--- Input data ---

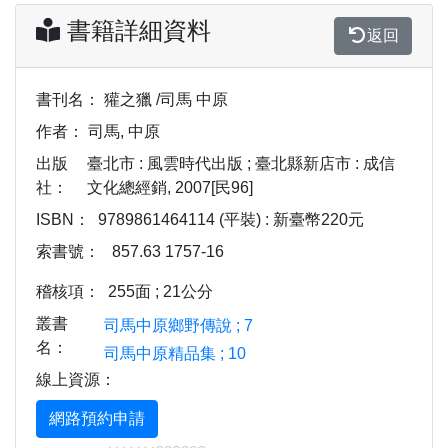
書籍詳細資料
返回
書刊名：
獾之獵 /司馬 中原
作者：
司馬, 中原
出版
臺北市 : 風雲時代出版 ; 臺北縣新店市 : 成信
社：
文化總經銷, 2007[民96]
ISBN：
9789861464114 (平裝) : 新臺幣220元
索書號：
857.63 1757-16
稽核項：
255面 ; 21公分
叢書
司馬中原鄉野傳說 ; 7
名：
司馬中原精品集 ; 10
線上資源：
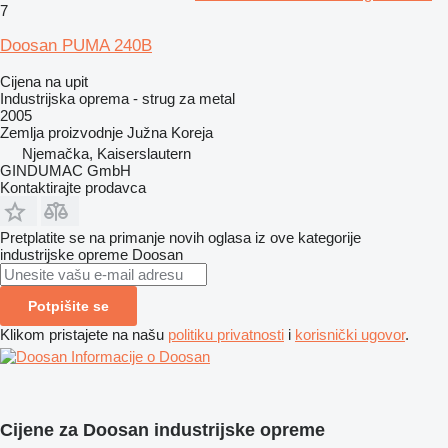
7
Doosan PUMA 240B
Cijena na upit
Industrijska oprema - strug za metal
2005
Zemlja proizvodnje
Južna Koreja
Njemačka, Kaiserslautern
GINDUMAC GmbH
Kontaktirajte prodavca
Pretplatite se na primanje novih oglasa iz ove kategorije
industrijske opreme
Doosan
Potpišite se
Klikom pristajete na našu
politiku privatnosti
i
korisnički ugovor
.
Informacije o Doosan
Cijene za Doosan industrijske opreme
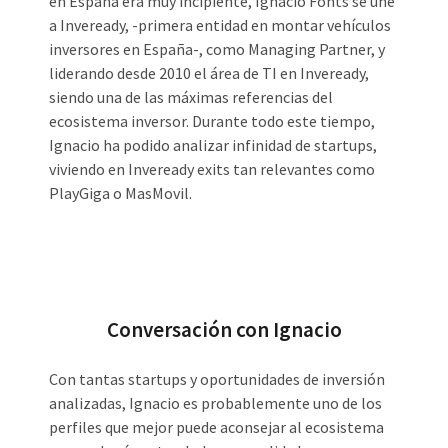
en España era muy incipiente, Ignacio Fonts se une
a Inveready, -primera entidad en montar vehículos
inversores en España-, como Managing Partner, y
liderando desde 2010 el área de TI en Inveready,
siendo una de las máximas referencias del
ecosistema inversor. Durante todo este tiempo,
Ignacio ha podido analizar infinidad de startups,
viviendo en Inveready exits tan relevantes como
PlayGiga o MasMovil.
Conversación con Ignacio
Con tantas startups y oportunidades de inversión
analizadas, Ignacio es probablemente uno de los
perfiles que mejor puede aconsejar al ecosistema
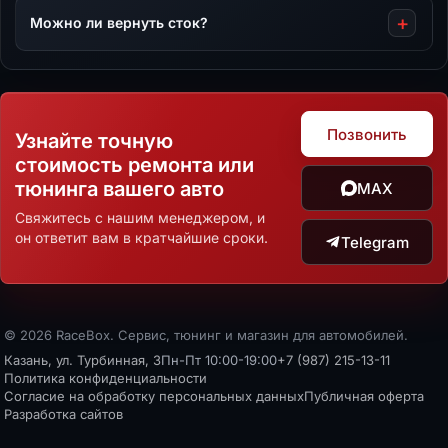
Можно ли вернуть сток?
Позвонить
Узнайте точную
стоимость ремонта или
тюнинга вашего авто
MAX
Свяжитесь с нашим менеджером, и
он ответит вам в кратчайшие сроки.
Telegram
© 2026 RaceBox. Сервис, тюнинг и магазин для автомобилей.
Казань, ул. Турбинная, 3
Пн-Пт 10:00-19:00
+7 (987) 215-13-11
Политика конфиденциальности
Согласие на обработку персональных данных
Публичная оферта
Разработка сайтов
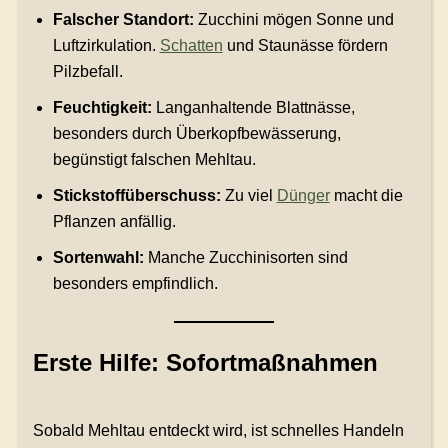
Falscher Standort:
Zucchini mögen Sonne und
Luftzirkulation.
Schatten
und Staunässe fördern
Pilzbefall.
Feuchtigkeit:
Langanhaltende Blattnässe,
besonders durch Überkopfbewässerung,
begünstigt falschen Mehltau.
Stickstoffüberschuss:
Zu viel
Dünger
macht die
Pflanzen anfällig.
Sortenwahl:
Manche Zucchinisorten sind
besonders empfindlich.
Erste Hilfe: Sofortmaßnahmen
Sobald Mehltau entdeckt wird, ist schnelles Handeln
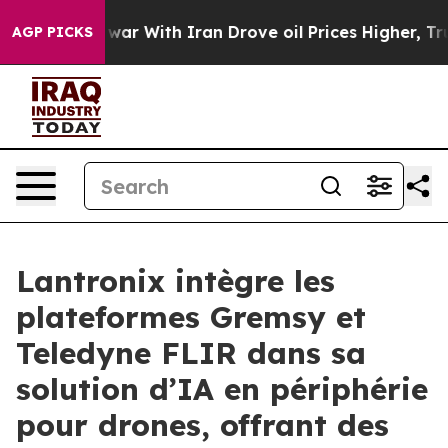
As war With Iran Drove oil Prices Higher, Trump Gave 
AGP PICKS
Lantronix intègre les
plateformes Gremsy et
Teledyne FLIR dans sa
solution d’IA en périphérie
pour drones, offrant des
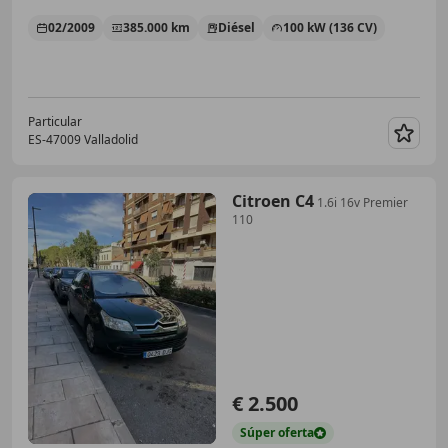
02/2009
385.000 km
Diésel
100 kW (136 CV)
Particular
ES-47009 Valladolid
Guar
Citroen C4
1.6i 16v Premier
110
€ 2.500
Súper
oferta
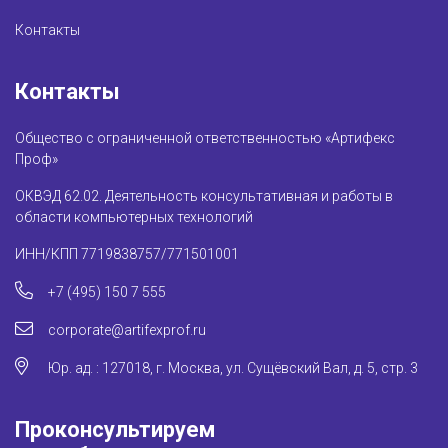
Контакты
Контакты
Общество с ограниченной ответственностью «Артифекс
Проф»
ОКВЭД 62.02. Деятельность консультативная и работы в
области компьютерных технологий
ИНН/КПП 7719838757/771501001
+7 (495) 150 7 555
corporate@artifexprof.ru
Юр. ад. : 127018, г. Москва, ул. Сущёвский Вал, д. 5, стр. 3
Проконсультируем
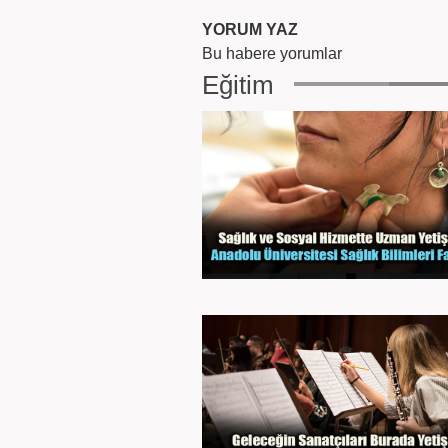
YORUM YAZ
Bu habere yorumlar
Eğitim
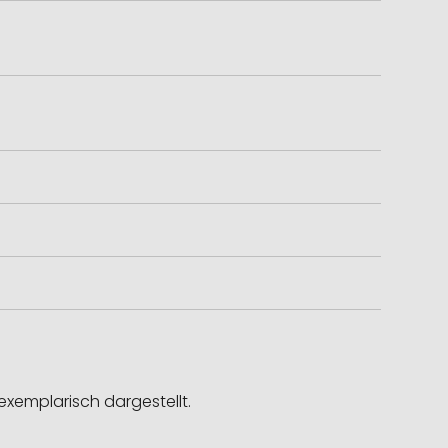
exemplarisch dargestellt.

---

> [Problem description]
Copy out every line of the listing above word for word, but leave the pictures out.

> [Solution to the problem]
書籍詳細資料
返回
書刊名：
獾之獵 /司馬 中原
作者：
司馬, 中原
出版
臺北市 : 風雲時代出版 ; 臺北縣新店市 : 成信
社：
文化總經銷, 2007[民96]
ISBN：
9789861464114 (平裝) : 新臺幣220元
索書號：
857.63 1757-16
稽核項：
255面 ; 21公分
叢書
司馬中原鄉野傳說 ; 7
名：
司馬中原精品集 ; 10
線上資源：
7
Doosan PUMA 240B
Cijena na upit
Industrijska oprema - strug za metal
2005
Zemlja proizvodnje
Južna Koreja
Njemačka, Kaiserslautern
GINDUMAC GmbH
Kontaktirajte prodavca
Pretplatite se na primanje novih oglasa iz ove kategorije
industrijske opreme
Doosan
Potpišite se
Klikom pristajete na našu
politiku privatnosti
i
korisnički ugovor
.
Informacije o Doosan
Cijene za Doosan industrijske opreme
en España era muy incipiente, Ignacio Fonts se une
a Inveready, -primera entidad en montar vehículos
inversores en España-, como Managing Partner, y
liderando desde 2010 el área de TI en Inveready,
siendo una de las máximas referencias del
ecosistema inversor. Durante todo este tiempo,
Ignacio ha podido analizar infinidad de startups,
viviendo en Inveready exits tan relevantes como
PlayGiga o MasMovil.
Conversación con Ignacio
Con tantas startups y oportunidades de inversión
analizadas, Ignacio es probablemente uno de los
perfiles que mejor puede aconsejar al ecosistema
Можно ли вернуть сток?
Позвонить
Узнайте точную
стоимость ремонта или
тюнинга вашего авто
MAX
Свяжитесь с нашим менеджером, и
он ответит вам в кратчайшие сроки.
Telegram
© 2026 RaceBox. Сервис, тюнинг и магазин для автомобилей.
Казань, ул. Турбинная, 3
Пн-Пт 10:00-19:00
+7 (987) 215-13-11
Политика конфиденциальности
Согласие на обработку персональных данных
Публичная оферта
Разработка сайтов
Falscher Standort:
Zucchini mögen Sonne und
Luftzirkulation.
Schatten
und Staunässe fördern
Pilzbefall.
Feuchtigkeit:
Langanhaltende Blattnässe,
besonders durch Überkopfbewässerung,
begünstigt falschen Mehltau.
Stickstoffüberschuss:
Zu viel
Dünger
macht die
Pflanzen anfällig.
Sortenwahl:
Manche Zucchinisorten sind
besonders empfindlich.
Erste Hilfe: Sofortmaßnahmen
Sobald Mehltau entdeckt wird, ist schnelles Handeln
As war With Iran Drove oil Prices Higher, Trump Gave 
AGP PICKS
Lantronix intègre les
plateformes Gremsy et
Teledyne FLIR dans sa
solution d’IA en périphérie
pour drones, offrant des
02/2009
385.000 km
Diésel
100 kW (136 CV)
Particular
ES-47009 Valladolid
Guar
Citroen C4
1.6i 16v Premier
110
€ 2.500
Súper
oferta
Контакты
Контакты
Общество с ограниченной ответственностью «Артифекс
Проф»
ОКВЭД 62.02. Деятельность консультативная и работы в
области компьютерных технологий
ИНН/КПП 7719838757/771501001
+7 (495) 150 7 555
corporate@artifexprof.ru
Юр. ад. : 127018, г. Москва, ул. Сущёвский Вал, д. 5, стр. 3
Проконсультируем
YORUM YAZ
Bu habere yorumlar
Eğitim
exemplarisch dargestellt.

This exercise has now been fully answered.